In the same report, the CDC said there’s no evidence that it causes more severe disease, which is always good news. Still, who wants to get sick at all? If avoiding infection is your goal, the standard best practice—keeping gatherings outdoors—still applies for reducing the spread of COVID-19.
Yet in many parts of the country, the temperatures are far from outdoors-friendly. “So much of the country is so cold right now that strategies that work in the south, like opening windows and blowing fresh air in with box fans, are just not feasible,” says Dr. Linda Yancey, MD, an infectious disease specialist at Memorial Hermann Health System in Houston.
However, recent CDC guidance highlighted one thermostat setting that might help reduce the spread of the JN.1 COVID variant during indoor gatherings. Here’s what infectious disease experts have to say about it.
What Is JN.1?
JN.1 is the most widely circulating variant in the U.S., explains a doctor from Cleveland Clinic.
“JN.1 is the more recent strain of the COVID virus that has a mutation in its spike protein that makes it more transmissible and/or evades the immune system more easily,” says Dr. Joseph Khabbaza, MD, a critical care specialist and pulmonologist at The Cleveland Clinic. “This mutation is felt to be a change from prior strains that made it ripe for causing the recent large surge.”
So, why does COVID circulate less outdoors? It all comes down to air circulation and exchange, says Tony Abate, an indoor quality and airborne illness expert. “In an outdoor setting, viruses are much less concentrated than they are indoors,” he explains. “Outdoor environments have natural ventilation to dilute the spread of the virus.”
The Thermostat Setting That Could Reduce COVID Spread
Dr. Khabbaza, a runner originally from Long Island, knows all about cold winters. The idea of chilling outside right now gives him, well, chills. “I attest to the winter often not being the best time to open windows to enhance ventilation,” he says.
A thermostat setting might help. Instead of putting the thermostat on “auto,” put it on “on.”
“Keeping the fan on through your thermostat will help keep air and the particles suspended in air moving more than if the fan is off or intermittently running,” Dr. Khabbaza explains.
Abate adds some more benefits of using this setting. “When your HVAC fan is running, your HVAC filters can capture airborne contaminants since the airflow will deliver them to the filter,” Abate says. “Also, other integrated air purification systems will only work when there is airflow.”
Dr. Yancey advises people to ensure their filters have been replaced recently for the best results.
Setting your thermostat to “on” is a simple way for some people to reduce the spread of COVID indoors. However, Dr. Sharon Nachman, MD, says it’s not the only way or a standalone precaution. It might not even be feasible for some people, depending on where they live and their thermostat. “It predisposes you to think that all of our thermostats are the same,” says Dr.
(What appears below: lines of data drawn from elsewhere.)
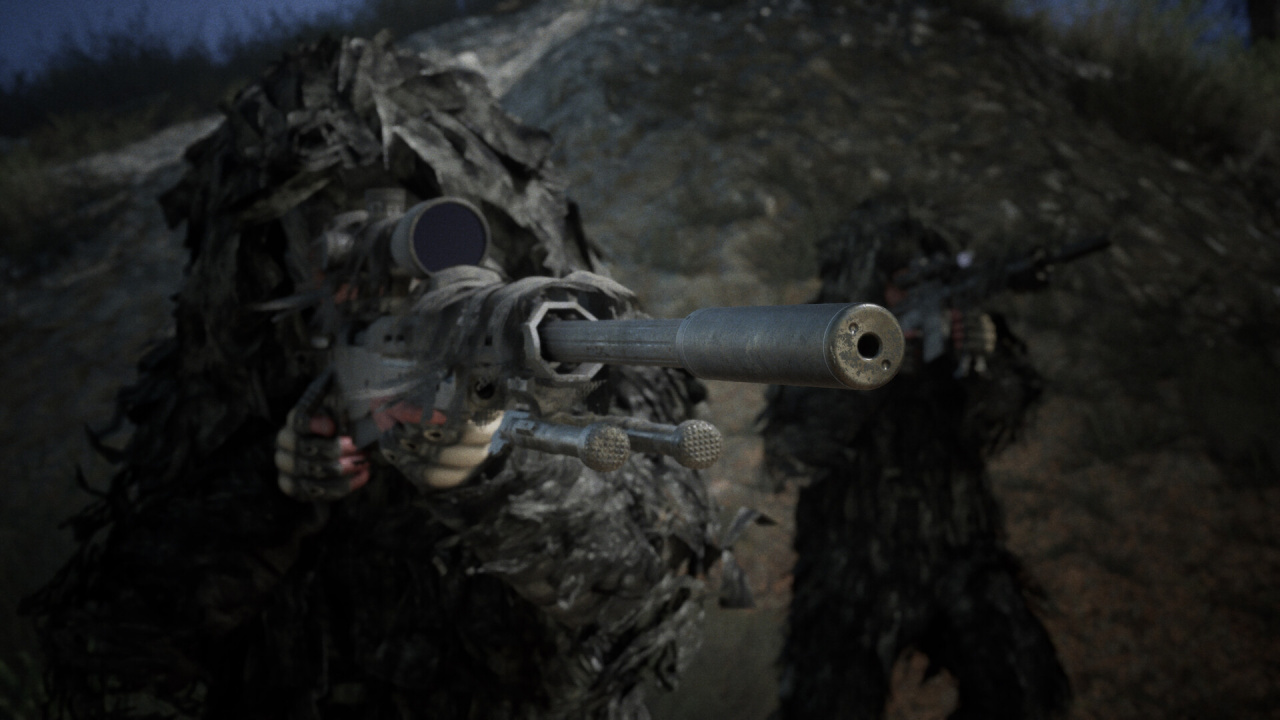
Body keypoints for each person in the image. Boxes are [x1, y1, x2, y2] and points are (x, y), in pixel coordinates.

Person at [25, 34, 719, 720]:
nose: (374, 265)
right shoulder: (221, 382)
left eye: (411, 201)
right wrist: (276, 490)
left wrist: (499, 475)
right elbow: (111, 643)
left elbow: (658, 588)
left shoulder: (573, 336)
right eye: (319, 220)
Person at [760, 196, 1071, 720]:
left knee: (1025, 689)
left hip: (957, 551)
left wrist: (981, 358)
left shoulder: (961, 330)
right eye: (902, 283)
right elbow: (796, 448)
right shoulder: (816, 334)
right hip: (849, 563)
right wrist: (875, 362)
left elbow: (1004, 413)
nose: (915, 296)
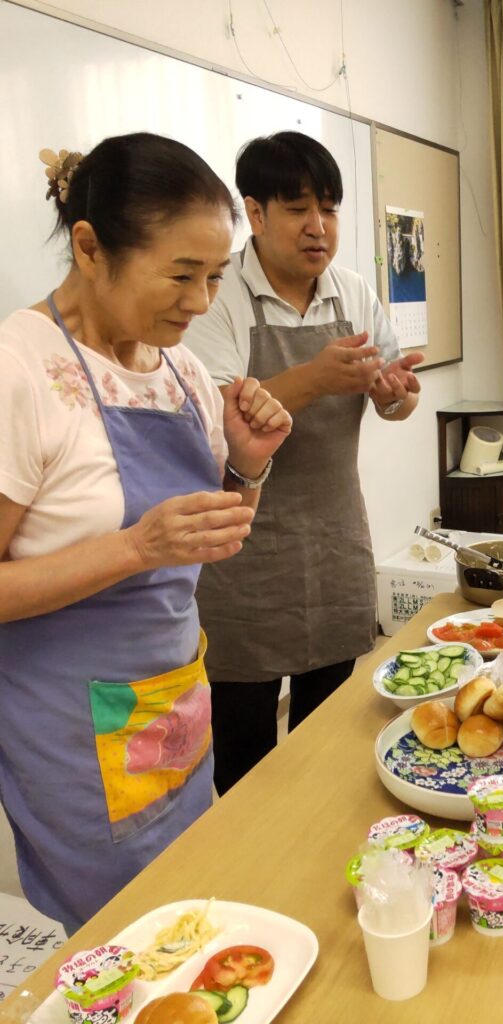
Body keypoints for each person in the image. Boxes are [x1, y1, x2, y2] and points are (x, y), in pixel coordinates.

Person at [0, 133, 293, 933]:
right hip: (70, 728)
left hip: (173, 704)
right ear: (91, 248)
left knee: (193, 915)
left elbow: (212, 540)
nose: (200, 302)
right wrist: (135, 547)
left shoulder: (182, 372)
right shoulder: (21, 370)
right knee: (122, 941)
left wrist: (248, 468)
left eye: (215, 276)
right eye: (180, 274)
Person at [185, 131, 423, 795]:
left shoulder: (352, 291)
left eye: (330, 208)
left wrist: (394, 395)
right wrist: (316, 377)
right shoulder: (218, 293)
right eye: (297, 209)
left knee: (337, 742)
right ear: (254, 214)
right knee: (246, 761)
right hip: (243, 555)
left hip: (335, 535)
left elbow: (395, 404)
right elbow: (220, 417)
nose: (319, 227)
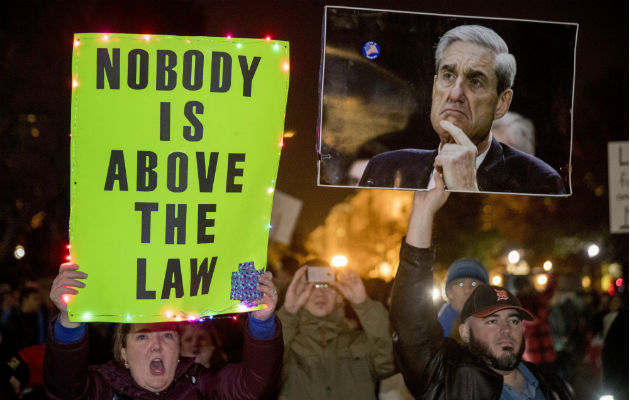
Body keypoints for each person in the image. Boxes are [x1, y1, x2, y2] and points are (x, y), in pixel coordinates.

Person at [389, 174, 573, 399]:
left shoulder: (551, 385)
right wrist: (423, 211)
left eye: (513, 320)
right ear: (465, 332)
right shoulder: (452, 382)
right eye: (492, 321)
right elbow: (412, 326)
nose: (505, 329)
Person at [359, 25, 566, 195]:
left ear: (502, 103)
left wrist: (467, 190)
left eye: (475, 81)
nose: (455, 94)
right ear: (434, 88)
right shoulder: (384, 167)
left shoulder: (541, 181)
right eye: (448, 76)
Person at [44, 262, 283, 399]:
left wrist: (262, 322)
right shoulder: (102, 390)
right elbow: (65, 388)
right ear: (123, 351)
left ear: (179, 348)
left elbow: (253, 386)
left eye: (168, 335)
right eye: (143, 336)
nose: (157, 345)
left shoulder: (199, 385)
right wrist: (69, 318)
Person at [276, 260, 396, 399]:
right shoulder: (289, 345)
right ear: (298, 292)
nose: (320, 293)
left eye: (326, 285)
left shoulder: (361, 342)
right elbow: (266, 368)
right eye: (311, 286)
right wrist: (289, 313)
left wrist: (364, 304)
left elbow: (390, 360)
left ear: (340, 295)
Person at [438, 258, 489, 339]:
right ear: (449, 292)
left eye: (474, 283)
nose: (467, 290)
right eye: (461, 283)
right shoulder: (436, 331)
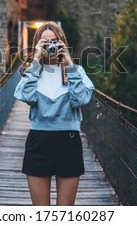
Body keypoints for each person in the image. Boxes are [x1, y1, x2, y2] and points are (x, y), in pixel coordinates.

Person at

Nachman, the chief of the division of pediatric infectious diseases at Stony Brook Children’s Hospital. “That’s not true, and it’s especially not true if you’re in an apartment zone. Even in a house—one zone, two zones, three zones are all going to be different.”
The bottom line? “[A thermostat setting] is not the ultimate right answer, but everything we do helps transfer the virus. At the same time, everything we do can prevent new infections. Let’s go for the latter.”
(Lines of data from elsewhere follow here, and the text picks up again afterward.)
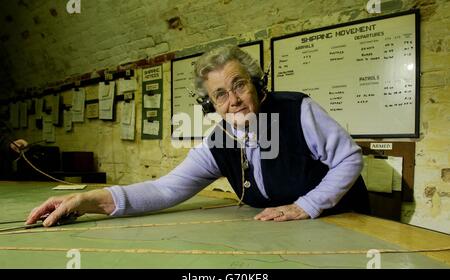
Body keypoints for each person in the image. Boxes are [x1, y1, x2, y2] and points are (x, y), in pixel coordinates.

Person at [26, 45, 369, 227]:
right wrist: (88, 202)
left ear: (257, 84)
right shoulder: (220, 140)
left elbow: (349, 157)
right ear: (212, 104)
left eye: (239, 85)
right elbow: (165, 188)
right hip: (295, 235)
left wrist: (306, 206)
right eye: (220, 94)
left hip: (346, 221)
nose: (233, 100)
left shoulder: (297, 110)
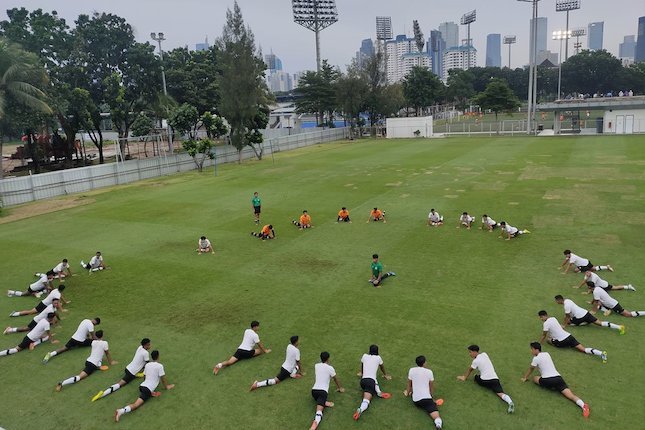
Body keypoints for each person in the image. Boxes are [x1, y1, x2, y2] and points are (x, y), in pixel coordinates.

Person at [521, 342, 590, 417]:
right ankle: (583, 405)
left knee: (534, 378)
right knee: (571, 395)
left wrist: (525, 377)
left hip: (548, 380)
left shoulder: (536, 358)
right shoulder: (547, 354)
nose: (531, 351)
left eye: (532, 349)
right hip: (559, 378)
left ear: (536, 350)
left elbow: (531, 369)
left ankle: (552, 387)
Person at [114, 350, 174, 422]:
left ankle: (150, 393)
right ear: (158, 356)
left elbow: (145, 376)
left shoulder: (147, 365)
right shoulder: (160, 366)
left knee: (143, 397)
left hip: (142, 386)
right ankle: (120, 411)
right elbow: (163, 379)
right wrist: (167, 386)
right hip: (147, 389)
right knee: (136, 405)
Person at [456, 345, 515, 413]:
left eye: (470, 352)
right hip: (495, 379)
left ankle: (484, 382)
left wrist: (464, 377)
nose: (469, 354)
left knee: (476, 377)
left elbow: (470, 369)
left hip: (485, 381)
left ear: (475, 352)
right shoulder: (484, 354)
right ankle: (510, 402)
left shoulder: (475, 361)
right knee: (500, 393)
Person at [537, 310, 607, 362]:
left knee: (548, 340)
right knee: (584, 349)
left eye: (541, 317)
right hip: (569, 336)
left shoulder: (545, 324)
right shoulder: (553, 318)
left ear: (543, 316)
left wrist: (539, 343)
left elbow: (544, 335)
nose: (541, 319)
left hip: (562, 341)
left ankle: (565, 344)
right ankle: (601, 353)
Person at [353, 344, 392, 421]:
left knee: (373, 379)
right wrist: (385, 375)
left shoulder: (364, 356)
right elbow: (382, 367)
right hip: (370, 382)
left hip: (363, 381)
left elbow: (362, 365)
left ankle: (379, 392)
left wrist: (361, 372)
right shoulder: (378, 358)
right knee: (366, 400)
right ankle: (360, 409)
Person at [405, 355, 444, 429]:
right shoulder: (429, 372)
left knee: (425, 405)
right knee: (436, 416)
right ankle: (438, 425)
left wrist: (407, 392)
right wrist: (432, 398)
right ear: (424, 363)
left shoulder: (411, 370)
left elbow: (409, 383)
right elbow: (431, 387)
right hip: (427, 399)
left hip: (416, 400)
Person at [309, 351, 344, 430]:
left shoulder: (316, 365)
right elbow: (335, 379)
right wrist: (340, 388)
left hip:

On that note, Dr. Nachman says that some tools we still have in our toolboxes include:
- Hand washing
- Staying home if you feel sick
- Staying up to date with vaccinations, including COVID, flu and others you are eligible for based on your age and other underlying health conditions
- Wearing a mask, especially if you are at a higher risk for severe illness (or concerned about transmitting or catching COVID)
“Self-care is important as well as community care,” Dr. Nachman reminds people.